Czecho-Slovakia or Czechoslovakia
Q: What spelling is correct?
The international treaties that formalized the creation of the new country after World War I spelled it Czecho-Slovakia, but the official spelling changed several times after that.
1919 Original hyphenation
With the Habsburgs, and effectively Austria, deposed as role-players after World War I, the existence of the new country was formalized by two treaties – between the victorious Allies (Britian, France, Italy, U.S.) and Germany in 1919 (Treaty of Versailles), and between the Allies and Hungary in 1920 (Treaty of Trianon). Their French, German, Czech, and other legal versions all hyphenated the name as "the Czecho-Slovak State."
The two Central European proclamations that emerged before the nascent government had control over the new country differed in how they spelled it. The Czech Prague "Bill on the Establishment of the Independent Czechoslovak State" of 28 October 1918, supported by four Slovaks whom its organizers managed to trace in Prague, spelled it as one word. The Slovak Martin "Declaration of the Slovak Nation" of 30 October 1918 did not refer to the new country directly, but demanded complete independence for "the Czecho-Slovak nation" having described "the Slovak nation" as its constituent part.

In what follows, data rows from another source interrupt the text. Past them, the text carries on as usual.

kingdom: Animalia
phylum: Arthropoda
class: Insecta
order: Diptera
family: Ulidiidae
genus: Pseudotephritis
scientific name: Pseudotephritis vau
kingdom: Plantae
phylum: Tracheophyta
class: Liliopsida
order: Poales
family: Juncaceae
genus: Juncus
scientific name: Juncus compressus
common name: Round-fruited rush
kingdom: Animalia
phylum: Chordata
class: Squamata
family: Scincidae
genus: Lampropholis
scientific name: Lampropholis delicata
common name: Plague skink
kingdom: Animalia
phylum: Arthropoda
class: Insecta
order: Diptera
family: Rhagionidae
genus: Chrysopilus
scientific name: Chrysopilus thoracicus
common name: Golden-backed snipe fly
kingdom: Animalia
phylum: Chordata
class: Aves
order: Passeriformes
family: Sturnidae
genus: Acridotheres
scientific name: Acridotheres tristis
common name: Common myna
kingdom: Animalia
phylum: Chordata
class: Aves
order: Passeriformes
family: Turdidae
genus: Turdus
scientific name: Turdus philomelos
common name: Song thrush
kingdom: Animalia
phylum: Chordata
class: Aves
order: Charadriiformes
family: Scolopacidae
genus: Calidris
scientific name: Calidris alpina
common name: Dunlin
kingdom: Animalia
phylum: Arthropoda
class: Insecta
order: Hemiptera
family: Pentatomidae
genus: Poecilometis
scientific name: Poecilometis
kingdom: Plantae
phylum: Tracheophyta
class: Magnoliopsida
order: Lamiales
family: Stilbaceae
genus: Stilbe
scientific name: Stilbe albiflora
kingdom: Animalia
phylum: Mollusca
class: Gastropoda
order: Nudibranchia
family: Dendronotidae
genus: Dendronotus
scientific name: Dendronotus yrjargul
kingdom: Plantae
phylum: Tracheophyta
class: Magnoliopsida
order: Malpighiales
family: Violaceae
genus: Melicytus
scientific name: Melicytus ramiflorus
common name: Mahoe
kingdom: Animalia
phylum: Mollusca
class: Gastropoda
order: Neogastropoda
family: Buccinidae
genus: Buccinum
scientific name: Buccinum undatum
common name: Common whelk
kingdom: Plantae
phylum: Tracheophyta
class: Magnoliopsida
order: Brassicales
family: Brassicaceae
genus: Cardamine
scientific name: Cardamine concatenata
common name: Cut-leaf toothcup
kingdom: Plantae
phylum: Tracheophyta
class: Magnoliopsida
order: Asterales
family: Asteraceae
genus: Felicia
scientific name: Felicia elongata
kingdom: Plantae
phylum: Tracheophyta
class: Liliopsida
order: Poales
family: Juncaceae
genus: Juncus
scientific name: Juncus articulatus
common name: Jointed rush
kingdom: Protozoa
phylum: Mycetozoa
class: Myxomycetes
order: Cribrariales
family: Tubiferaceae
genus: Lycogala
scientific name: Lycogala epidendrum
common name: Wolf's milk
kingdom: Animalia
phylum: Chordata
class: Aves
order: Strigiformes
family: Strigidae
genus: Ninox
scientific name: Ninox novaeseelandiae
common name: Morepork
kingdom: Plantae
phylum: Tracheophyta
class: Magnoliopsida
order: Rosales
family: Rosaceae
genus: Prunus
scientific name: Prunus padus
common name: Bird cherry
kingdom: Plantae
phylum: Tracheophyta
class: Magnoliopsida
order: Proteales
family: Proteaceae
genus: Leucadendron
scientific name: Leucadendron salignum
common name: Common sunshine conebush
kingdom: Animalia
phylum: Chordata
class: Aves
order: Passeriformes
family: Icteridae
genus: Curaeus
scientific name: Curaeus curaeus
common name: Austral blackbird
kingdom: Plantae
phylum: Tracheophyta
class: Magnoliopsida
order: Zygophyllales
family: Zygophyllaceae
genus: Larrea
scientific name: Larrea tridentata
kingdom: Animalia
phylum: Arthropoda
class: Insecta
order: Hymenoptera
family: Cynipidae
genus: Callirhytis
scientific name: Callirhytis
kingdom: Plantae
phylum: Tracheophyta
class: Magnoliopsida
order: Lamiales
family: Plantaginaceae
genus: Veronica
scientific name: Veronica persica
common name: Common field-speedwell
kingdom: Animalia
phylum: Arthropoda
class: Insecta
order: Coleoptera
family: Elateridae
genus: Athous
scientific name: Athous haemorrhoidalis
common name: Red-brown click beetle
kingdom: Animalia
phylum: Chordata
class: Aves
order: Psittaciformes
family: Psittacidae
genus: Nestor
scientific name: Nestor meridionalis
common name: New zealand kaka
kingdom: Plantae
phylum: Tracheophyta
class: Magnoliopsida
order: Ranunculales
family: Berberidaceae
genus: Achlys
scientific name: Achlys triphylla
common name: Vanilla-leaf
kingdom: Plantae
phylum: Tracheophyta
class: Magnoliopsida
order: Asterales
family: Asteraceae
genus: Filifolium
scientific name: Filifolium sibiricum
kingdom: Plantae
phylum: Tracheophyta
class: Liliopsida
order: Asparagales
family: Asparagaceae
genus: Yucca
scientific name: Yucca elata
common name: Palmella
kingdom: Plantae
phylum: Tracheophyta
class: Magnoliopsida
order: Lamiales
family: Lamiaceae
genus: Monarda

Tellingly, the first Provisional Constitution adopted in Prague two weeks later achieved the tough feat of not mentioning the name of the country it constituted at all.
But the new country's stamps issued on
18 December 1918 used hyphenation, the Czecho-Slovak Post Office, and Prague kept using it for a time in some of its instruments intended for foreign governments, in order to match the spelling in the treaties that created the country.
Internally, though, Prague had already dropped the hyphen before the second international treaty was signed. The change to Czechoslovakia was indirectly formalized with the adoption of the first Constitution on 6 March 1920, which contained the unhyphenated spelling, although the hyphen continued to occur intermittently in the country's diplomatic documents for several more years. While the hyphen did not disappear completely from the Slovak press in the new country, the unhyphenated spelling prevailed. The hyphen remained more common in the Slovak-American press.
1938 Restored hyphenation
Prague, weakened after the border areas of the country's western part were absorbed by Germany, restored the hyphenated spelling under pressure from several Slovak parties on 6 October 1938 when Slovakia became an autonomous region of Czecho-Slovakia, but either spelling was rendered irrelevant within months. A week after the stamp to commemorate the late President Masaryk was issued in 1939, Slovakia became a country, while the Czech-speaking territories became a province in Germany.
1945 Dropped hyphenation
When the Czech-speaking territories were rejoined with Slovakia after World War II, the hyphen was dropped once more. Its informal use was then disallowed by the communists after their takeover in 1948.
1990 Dual spelling
After the collapse of communism, the formal name of the country was changed to the Czech and Slovak Federal Republic in 1990 in order to get around the different spellings in the country's two official languages – the hyphenated spelling was restored in Slovak, the spelling mandated under communism was retained in Czech. Federal documents, whether in Slovak or Czech, used only the country's long formal name.